Suppose I succesfully initialized 'test_entry' (it's not NULL). Why can't
I declare the function like this:

test_entry->read_proc = test_proc_read;
static read_proc_t test_proc_read(char *page, char **start, off_t off
int count, int *eof, void *data)
{ ... }

I get an error: `test_proc_read' declared as function returning a
function"

I thought as I declared new type with typedef I can use it?

Thanks for explanations.

 

[Peter Nilsson]

consider the following code snippet:

typedef int (read_proc_t)(char *page, char **start, off_t off,int
count, int *eof, void *data);

This declares read_proc_t as having function type.

static read_proc_t test_proc_read(char *page, char **start, off_t off
int count, int *eof, void *data)
{ ... }

This declares (and defines) a function as returning a function.

I get an error: `test_proc_read' declared as function returning a
function"

There is no lambda calculus in C. A function cannot return a function.
A function can return a function pointer though...
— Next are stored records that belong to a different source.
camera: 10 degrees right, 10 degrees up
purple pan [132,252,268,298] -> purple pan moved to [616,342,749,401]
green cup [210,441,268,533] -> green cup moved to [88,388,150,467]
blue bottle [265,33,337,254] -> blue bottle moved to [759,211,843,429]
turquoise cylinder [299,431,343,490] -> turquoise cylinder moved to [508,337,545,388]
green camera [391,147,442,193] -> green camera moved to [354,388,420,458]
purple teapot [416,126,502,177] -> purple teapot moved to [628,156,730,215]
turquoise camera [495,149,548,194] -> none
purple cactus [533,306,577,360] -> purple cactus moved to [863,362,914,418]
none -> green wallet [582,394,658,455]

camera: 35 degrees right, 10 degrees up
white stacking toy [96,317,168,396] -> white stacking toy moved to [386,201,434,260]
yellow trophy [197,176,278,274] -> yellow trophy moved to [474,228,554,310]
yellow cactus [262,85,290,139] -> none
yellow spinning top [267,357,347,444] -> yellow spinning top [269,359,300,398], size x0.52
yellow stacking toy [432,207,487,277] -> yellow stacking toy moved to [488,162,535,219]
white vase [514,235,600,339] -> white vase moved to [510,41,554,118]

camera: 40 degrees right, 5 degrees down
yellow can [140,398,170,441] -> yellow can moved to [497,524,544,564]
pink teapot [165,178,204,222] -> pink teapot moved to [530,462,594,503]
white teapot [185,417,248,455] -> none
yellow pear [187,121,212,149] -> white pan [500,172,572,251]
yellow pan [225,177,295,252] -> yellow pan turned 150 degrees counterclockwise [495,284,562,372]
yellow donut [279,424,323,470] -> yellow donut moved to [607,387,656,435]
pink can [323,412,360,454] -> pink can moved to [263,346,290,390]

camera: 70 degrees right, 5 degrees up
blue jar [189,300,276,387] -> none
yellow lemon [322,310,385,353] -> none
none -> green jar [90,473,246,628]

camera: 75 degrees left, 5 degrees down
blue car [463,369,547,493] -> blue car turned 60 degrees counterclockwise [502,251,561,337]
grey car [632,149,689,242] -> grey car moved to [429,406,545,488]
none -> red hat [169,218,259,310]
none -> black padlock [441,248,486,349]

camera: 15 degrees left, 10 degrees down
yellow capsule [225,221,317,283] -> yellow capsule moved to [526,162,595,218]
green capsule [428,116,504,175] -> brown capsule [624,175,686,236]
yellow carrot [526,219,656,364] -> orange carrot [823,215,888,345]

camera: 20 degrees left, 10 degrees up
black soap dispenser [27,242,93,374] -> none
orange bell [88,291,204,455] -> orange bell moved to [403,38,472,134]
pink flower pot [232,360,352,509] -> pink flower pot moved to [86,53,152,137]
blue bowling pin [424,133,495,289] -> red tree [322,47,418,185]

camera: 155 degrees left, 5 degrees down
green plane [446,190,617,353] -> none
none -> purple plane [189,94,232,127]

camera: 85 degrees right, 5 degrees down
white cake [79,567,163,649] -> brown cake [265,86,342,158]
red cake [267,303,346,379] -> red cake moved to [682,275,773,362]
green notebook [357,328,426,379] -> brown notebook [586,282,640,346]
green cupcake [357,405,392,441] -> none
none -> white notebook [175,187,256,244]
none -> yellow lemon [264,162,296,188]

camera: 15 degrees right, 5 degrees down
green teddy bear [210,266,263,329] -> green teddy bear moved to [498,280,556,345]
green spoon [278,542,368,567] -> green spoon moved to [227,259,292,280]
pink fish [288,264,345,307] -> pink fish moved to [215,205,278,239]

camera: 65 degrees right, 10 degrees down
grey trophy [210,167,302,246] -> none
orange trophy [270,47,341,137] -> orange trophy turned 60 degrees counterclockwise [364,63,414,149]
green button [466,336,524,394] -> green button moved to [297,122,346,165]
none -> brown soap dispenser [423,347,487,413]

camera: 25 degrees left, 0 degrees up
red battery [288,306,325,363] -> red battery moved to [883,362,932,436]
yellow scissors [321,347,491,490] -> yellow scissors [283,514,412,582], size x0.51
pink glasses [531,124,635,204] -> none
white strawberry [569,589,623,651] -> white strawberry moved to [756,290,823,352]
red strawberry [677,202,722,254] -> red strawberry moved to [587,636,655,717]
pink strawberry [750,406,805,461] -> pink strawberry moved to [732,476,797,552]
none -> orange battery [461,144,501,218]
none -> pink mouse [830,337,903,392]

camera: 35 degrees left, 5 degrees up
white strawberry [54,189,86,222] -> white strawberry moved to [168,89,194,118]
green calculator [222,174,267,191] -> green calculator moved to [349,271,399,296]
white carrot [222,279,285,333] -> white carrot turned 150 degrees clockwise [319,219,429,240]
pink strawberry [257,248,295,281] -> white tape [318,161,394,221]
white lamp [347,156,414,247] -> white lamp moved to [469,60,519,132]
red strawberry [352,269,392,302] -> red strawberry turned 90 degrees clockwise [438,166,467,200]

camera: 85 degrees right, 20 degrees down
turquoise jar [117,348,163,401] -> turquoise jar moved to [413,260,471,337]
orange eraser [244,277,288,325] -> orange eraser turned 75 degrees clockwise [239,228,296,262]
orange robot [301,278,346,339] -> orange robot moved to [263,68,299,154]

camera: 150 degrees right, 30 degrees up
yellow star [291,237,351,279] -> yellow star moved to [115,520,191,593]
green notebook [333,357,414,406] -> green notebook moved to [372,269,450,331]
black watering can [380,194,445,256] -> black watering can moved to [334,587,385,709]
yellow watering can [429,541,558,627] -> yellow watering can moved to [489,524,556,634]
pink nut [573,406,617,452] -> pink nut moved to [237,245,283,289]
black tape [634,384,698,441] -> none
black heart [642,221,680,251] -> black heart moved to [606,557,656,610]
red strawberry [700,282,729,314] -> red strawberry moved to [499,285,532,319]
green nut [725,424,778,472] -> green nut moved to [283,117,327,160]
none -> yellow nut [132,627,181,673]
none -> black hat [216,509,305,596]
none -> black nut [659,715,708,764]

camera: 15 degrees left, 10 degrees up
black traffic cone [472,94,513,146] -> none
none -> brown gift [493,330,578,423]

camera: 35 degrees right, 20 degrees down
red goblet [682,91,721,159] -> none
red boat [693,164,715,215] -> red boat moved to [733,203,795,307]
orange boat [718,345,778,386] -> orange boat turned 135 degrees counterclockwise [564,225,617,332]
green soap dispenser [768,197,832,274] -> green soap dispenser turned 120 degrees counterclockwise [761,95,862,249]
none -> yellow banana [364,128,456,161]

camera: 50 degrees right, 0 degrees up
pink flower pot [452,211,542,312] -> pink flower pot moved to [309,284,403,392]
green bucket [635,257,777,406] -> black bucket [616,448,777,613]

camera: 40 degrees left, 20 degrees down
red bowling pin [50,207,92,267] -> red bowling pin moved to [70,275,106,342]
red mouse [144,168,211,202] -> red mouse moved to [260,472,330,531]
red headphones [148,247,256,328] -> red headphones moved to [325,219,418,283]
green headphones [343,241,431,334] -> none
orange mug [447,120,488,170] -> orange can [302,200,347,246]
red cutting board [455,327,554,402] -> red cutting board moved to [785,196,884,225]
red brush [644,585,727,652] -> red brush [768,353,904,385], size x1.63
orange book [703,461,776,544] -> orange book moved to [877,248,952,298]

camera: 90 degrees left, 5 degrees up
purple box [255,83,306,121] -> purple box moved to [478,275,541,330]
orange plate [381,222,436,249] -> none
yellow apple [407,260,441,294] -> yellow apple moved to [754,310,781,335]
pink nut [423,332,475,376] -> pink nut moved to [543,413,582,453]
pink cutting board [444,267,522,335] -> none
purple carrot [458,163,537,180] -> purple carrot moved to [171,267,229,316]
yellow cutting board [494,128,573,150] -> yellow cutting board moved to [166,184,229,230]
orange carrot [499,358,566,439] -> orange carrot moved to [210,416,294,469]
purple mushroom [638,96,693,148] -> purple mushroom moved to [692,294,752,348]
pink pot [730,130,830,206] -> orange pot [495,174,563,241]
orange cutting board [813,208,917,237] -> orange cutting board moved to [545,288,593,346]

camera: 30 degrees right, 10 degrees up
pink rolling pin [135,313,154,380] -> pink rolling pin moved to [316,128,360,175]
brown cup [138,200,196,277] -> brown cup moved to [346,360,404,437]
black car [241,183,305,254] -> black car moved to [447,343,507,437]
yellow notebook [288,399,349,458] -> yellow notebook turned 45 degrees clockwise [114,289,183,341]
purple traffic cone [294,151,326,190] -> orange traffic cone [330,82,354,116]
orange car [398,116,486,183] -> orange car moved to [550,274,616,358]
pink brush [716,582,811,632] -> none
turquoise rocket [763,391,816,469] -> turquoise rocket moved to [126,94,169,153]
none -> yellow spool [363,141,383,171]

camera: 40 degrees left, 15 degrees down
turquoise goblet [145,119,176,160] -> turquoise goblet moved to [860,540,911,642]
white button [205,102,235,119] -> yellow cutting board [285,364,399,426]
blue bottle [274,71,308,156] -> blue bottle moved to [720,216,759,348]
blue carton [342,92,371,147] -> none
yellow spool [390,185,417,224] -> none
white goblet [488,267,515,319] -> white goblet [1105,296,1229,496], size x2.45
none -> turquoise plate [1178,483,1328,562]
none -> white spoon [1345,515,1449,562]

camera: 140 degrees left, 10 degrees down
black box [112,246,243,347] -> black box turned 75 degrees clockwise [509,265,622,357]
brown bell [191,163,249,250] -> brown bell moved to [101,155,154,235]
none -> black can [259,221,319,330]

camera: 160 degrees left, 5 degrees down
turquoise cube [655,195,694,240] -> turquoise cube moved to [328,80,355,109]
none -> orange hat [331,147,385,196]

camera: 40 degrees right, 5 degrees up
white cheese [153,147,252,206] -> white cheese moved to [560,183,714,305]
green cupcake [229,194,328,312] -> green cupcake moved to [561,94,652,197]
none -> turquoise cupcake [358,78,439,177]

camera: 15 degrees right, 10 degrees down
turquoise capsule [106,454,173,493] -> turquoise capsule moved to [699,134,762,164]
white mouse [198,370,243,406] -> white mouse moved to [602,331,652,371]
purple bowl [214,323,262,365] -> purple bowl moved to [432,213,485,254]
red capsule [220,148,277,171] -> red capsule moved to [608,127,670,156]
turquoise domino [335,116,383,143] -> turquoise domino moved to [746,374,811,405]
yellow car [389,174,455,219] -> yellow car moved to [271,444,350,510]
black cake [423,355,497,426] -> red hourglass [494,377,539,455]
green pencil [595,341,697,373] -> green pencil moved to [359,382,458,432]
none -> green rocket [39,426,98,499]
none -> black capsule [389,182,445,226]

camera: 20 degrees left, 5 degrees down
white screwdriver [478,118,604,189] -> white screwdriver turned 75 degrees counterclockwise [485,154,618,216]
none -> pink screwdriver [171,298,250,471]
static read_proc_t *test_proc_read(char *page, char **start, off_t
off, int count, int *eof, void *data)

Note the extra *.

 

[Ben Pfaff]

typedef int (read_proc_t)(char *page, char **start, off_t off,int count,
int *eof, void *data); ....
static read_proc_t test_proc_read(char *page, char **start, off_t off
int count, int *eof, void *data)

read_proc_t is the type "function taking char *, char **, off_t,
int, int, and void * parameters and returning int". You're
trying to declare a function that returns that type. The
compiler is justifiably complaining.

Apparently you want to do this:
static read_proc_t test_proc_read { ... }
However, the C standard explicitly disallows a function
definition that gives the function's type as a typedef,
presumably so that the definition has to include parameter names.

 

[Roman Mashak]

read_proc_t is the type "function taking char *, char **, off_t,
int, int, and void * parameters and returning int". You're
trying to declare a function that returns that type. The
compiler is justifiably complaining.

Then what's the point of declaring 'read_proc_t' if I can't use it?

 

[Ben Pfaff]

Then what's the point of declaring 'read_proc_t' if I can't use it?

You can use a pointer to read_proc_t as an object type, or you
can use it to declare (not define) a function.

 

[Roman Mashak]

You can use a pointer to read_proc_t as an object type, or you
can use it to declare (not define) a function.

But function definition and declaration should match, otherwise compiler
will complain.

 

[Bill Pursell]

You can use it...just not in the definition of the function.
For example, you can use it to describe a member
of a structure.

But function definition and declaration should match, otherwise compiler
will complain.

consider:

[tmp]$ cat a.c
#include "a.h"

int
main(void)
{
char *start="start";
int x;
return foo( "page", &start, 0, 0, &x, &x );
}
[tmp]$ cat a.h
#define _XOPEN_SOURCE /* for off_t */
#include <unistd.h>

typedef int (read_proc_t)(char *page, char **start, off_t off,int
count,
int *eof, void *data);

read_proc_t foo;
[tmp]$ cat foo.c

#define _XOPEN_SOURCE
#include <unistd.h>

int
foo(char *p, char **s, off_t o, int c, int e, void *d)
{
return 0;
}

 

[Fred Kleinschmidt]

Then what's the point of declaring 'read_proc_t' if I can't use it?

You don't say how you really intend to use this, but I think you
probably want to define your function as:

int test_proc(char *page, char **start, off_t off int count,
int *eof, void *data)
{
...
}

then you CAN set
test_entry->read_proc = test_proc_read;